Странное чувство озлобления и вместе с тем уважения к спокойствию этой фигуры соединялось в это время в душе Ростова.
– Я говорю не про вас, – сказал он, – я вас не знаю и, признаюсь, не желаю знать. Я говорю вообще про штабных.
– А я вам вот что скажу, – с спокойною властию в голосе перебил его князь Андрей. – Вы хотите оскорбить меня, и я готов согласиться с вами, что это очень легко сделать, ежели вы не будете иметь достаточного уважения к самому себе; но согласитесь, что и время и место весьма дурно для этого выбраны. На днях всем нам придется быть на большой, более серьезной дуэли, а кроме того, Друбецкой, который говорит, что он ваш старый приятель, нисколько не виноват в том, что моя физиономия имела несчастие вам не понравиться. Впрочем, – сказал он, вставая, – вы знаете мою фамилию и знаете, где найти меня; но не забудьте, – прибавил он, – что я не считаю нисколько ни себя, ни вас оскорбленным, и мой совет, как человека старше вас, оставить это дело без последствий. Так в пятницу, после смотра, я жду вас, Друбецкой; до свидания, – заключил князь Андрей и вышел, поклонившись обоим.
Ростов вспомнил то, что ему надо было ответить, только тогда, когда он уже вышел. И еще более был он сердит за то, что забыл сказать это. Ростов сейчас же велел подать свою лошадь и, сухо простившись с Борисом, поехал к себе. Ехать ли ему завтра в главную квартиру и вызвать этого ломающегося адъютанта или, в самом деле, оставить это дело так? был вопрос, который мучил его всю дорогу. То он с злобой думал о том, с каким бы удовольствием он увидал испуг этого маленького, слабого и гордого человечка под его пистолетом, то он с удивлением чувствовал, что из всех людей, которых он знал, никого бы он столько не желал иметь своим другом, как этого ненавидимого им адъютантика.

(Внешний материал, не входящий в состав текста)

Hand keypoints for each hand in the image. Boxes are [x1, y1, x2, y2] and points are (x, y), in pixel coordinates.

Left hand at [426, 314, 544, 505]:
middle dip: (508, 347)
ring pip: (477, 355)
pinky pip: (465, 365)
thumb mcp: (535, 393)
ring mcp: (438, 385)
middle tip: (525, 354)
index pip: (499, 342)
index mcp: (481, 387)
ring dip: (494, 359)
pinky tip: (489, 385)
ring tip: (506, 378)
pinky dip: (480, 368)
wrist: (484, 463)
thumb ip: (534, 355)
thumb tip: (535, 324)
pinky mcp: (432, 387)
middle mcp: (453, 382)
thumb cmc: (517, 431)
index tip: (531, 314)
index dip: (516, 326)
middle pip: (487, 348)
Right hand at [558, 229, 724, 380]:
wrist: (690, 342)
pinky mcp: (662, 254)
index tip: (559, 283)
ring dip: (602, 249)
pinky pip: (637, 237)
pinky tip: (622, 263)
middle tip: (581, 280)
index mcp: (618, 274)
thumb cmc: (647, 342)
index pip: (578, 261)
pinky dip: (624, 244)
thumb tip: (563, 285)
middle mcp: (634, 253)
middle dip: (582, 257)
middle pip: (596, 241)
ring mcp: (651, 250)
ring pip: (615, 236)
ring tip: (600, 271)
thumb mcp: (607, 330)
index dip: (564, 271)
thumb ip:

На другой день свидания Бориса с Ростовым был смотр австрийских и русских войск, как свежих, пришедших из России, так и тех, которые вернулись из похода с Кутузовым. Оба императора, русский с наследником цесаревичем и австрийский с эрцгерцогом, делали этот смотр союзной 80 титысячной армии.
С раннего утра начали двигаться щегольски вычищенные и убранные войска, выстраиваясь на поле перед крепостью. То двигались тысячи ног и штыков с развевавшимися знаменами и по команде офицеров останавливались, заворачивались и строились в интервалах, обходя другие такие же массы пехоты в других мундирах; то мерным топотом и бряцанием звучала нарядная кавалерия в синих, красных, зеленых шитых мундирах с расшитыми музыкантами впереди, на вороных, рыжих, серых лошадях; то, растягиваясь с своим медным звуком подрагивающих на лафетах, вычищенных, блестящих пушек и с своим запахом пальников, ползла между пехотой и кавалерией артиллерия и расставлялась на назначенных местах. Не только генералы в полной парадной форме, с перетянутыми донельзя толстыми и тонкими талиями и красневшими, подпертыми воротниками, шеями, в шарфах и всех орденах; не только припомаженные, расфранченные офицеры, но каждый солдат, – с свежим, вымытым и выбритым лицом и до последней возможности блеска вычищенной аммуницией, каждая лошадь, выхоленная так, что, как атлас, светилась на ней шерсть и волосок к волоску лежала примоченная гривка, – все чувствовали, что совершается что то нешуточное, значительное и торжественное. Каждый генерал и солдат чувствовали свое ничтожество, сознавая себя песчинкой в этом море людей, и вместе чувствовали свое могущество, сознавая себя частью этого огромного целого.